I am looking for a tutor for my 5 year old son. He is at a Hampstead school and needs support but not to get through the 7+, just to turn on his enthusiasm for learning again. In a way that is kind and friendly with lots of encouragement which is the opposite of what he is experiencing at school at the moment . Can you recommend anyone? Thank you in anticipation of your reply

gemsept Tue 14-Jan-14 17:04:14

Hi, my daughter has just been asked back for a 2nd assessment at channing. She hasn't been tutored and I really want to Know if you have any idea what they look for at these assessments. Huge thanks

mbat2 Thu 23-Jan-14 11:47:53

Thanks for all the post from mumteacher reg 7+ ...gathered a lot of info .Unfortunately My dd didn't get through 7+ for habs 1st round...
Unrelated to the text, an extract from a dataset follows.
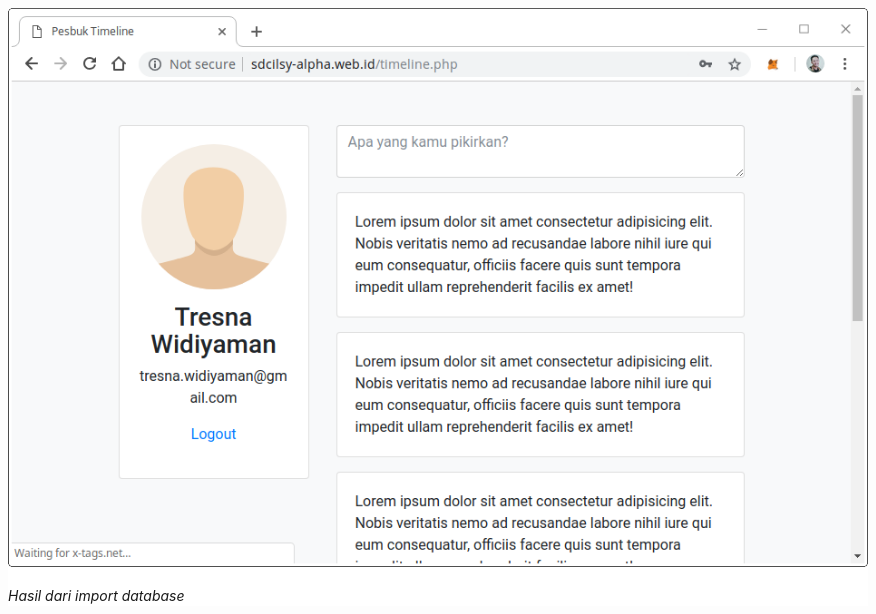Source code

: ![*Hasil dari import database*](13%20Amazon%20RDS%20(Relational%20Database%20Service)%2084f7b54638c84e1e9dfa4d93aec1abfd/Untitled.png)

*Hasil dari import database*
orthodoc Sat 25-Jan-14 10:47:52

mumteacher...I have sent you a pm. Will be grateful if you can have a look please.
Thanks

BobAli1 Wed 29-Jan-14 00:37:35

Blissbird please pm me if you are still looking for a tutor

adas8495 Wed 12-Feb-14 14:33:48

Hi mumteacher ,

My dd will be sitting for St. Helens 3+ assesment next year . Please can you advice .

Thanks

aparna123 Tue 18-Feb-14 20:58:52

Can any one help me as to which schools are the best near Pinner for boys? We may be shifting this sept..Any advise on St Johns?

divday Sun 02-Mar-14 21:38:07

Hi Mumsteacher,

I desperately looking for Tutor going child year after next and unfortunately I am new to this website and haven't come across your profile to send a personal message. I appreciate you are maxed out but I am more than happy to wait. Could you please help? My email address is divday@gmail.com

JellyBubbles Mon 21-Apr-14 22:12:05

Hi MumTeacher,

Would you have any advice for our DS who we'd like to sit the 3+ for St Johns, Reddiford and possibly St Martins?
He is a bright boy, his speech and vocabulary are amazing and he's pretty clued up. Not the sportiest person but interested in a wide range of things. My only real concern is that he takes a while to 'warm up' in new settings and with new ppl - he's not the kind of boy who will charge in and grab toys etc. But if he was spoken to , he'd be able to demonstrate just how bright he.
I wonder which school might suit him more too?